We’ve got a single container running on K8s that is reading messages from Kafka and pushing then into FoundationDB running on EC2 instances (not via the K8s operator, as that currently results in limitations we’re not OK with).
Our cluster is not huge, but we’re running in
three_data_hall mode with 9 coordinators, 6 ‘stateless’ class nodes, 9 available log class nodes (4 in use, 5 standby), and 6 storage processes across 3 nodes. Each storage and log class node has 8GB RAM, and gp3 disks (one disk per process on the storage nodes) configured for a max of 6000 iops and 150MB/sec throughput.
With all of that, our single container is able to completely kill the FDB cluster. It reads a batch of messages from Kafka, then fans out into parallel threads to write them to FDB. This works fine for a short amount of time (15 minutes or so), but we see the durability lag, data lag, log queue size etc all gradually increase.

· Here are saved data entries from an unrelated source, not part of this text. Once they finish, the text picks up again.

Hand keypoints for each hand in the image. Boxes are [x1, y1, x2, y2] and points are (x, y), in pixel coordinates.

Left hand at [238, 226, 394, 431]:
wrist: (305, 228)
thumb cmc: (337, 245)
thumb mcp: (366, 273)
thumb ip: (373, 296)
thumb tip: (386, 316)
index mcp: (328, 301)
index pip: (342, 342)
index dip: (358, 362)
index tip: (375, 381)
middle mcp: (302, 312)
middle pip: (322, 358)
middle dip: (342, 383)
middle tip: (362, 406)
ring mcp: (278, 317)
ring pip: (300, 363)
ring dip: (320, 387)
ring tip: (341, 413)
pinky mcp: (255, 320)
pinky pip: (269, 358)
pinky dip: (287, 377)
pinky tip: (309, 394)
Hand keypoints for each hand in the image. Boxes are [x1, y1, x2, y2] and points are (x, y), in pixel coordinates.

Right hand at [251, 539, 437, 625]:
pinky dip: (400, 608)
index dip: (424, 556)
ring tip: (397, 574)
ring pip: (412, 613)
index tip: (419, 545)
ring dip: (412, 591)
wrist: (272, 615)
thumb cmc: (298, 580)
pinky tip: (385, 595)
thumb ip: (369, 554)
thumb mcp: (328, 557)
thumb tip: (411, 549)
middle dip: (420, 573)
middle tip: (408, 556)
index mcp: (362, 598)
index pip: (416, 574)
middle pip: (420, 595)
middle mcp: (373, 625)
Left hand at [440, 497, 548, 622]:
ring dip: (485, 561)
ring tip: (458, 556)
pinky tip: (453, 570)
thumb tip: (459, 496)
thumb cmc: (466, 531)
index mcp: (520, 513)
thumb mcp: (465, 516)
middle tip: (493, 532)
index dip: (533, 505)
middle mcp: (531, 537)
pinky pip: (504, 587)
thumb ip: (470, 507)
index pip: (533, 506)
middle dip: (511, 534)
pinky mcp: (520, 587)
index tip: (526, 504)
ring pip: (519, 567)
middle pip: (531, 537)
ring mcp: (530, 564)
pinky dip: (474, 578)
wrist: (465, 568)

The log queue size in particular seems to max out at 1.5GB. It’ll run like that for a short while, then the cluster just becomes unavailable. The app gets no response,
fdbcli on a server reports that “the configuration could not be read”, etc. The only way to bring it back seems to be to reboot the log and storage nodes. When they come back up the cluster goes into recovery/repartitioning, and eventually ends up back in a healthy state. It doesn’t seem to have lost any of the writes that the app actually saw it accept.
The thing is, I thought this was the purpose of ratekeeper? I thought when it detected queues/lag growing like this it was supposed to rate limit incoming requests to prevent the cluster being overloaded. Why is that not happening?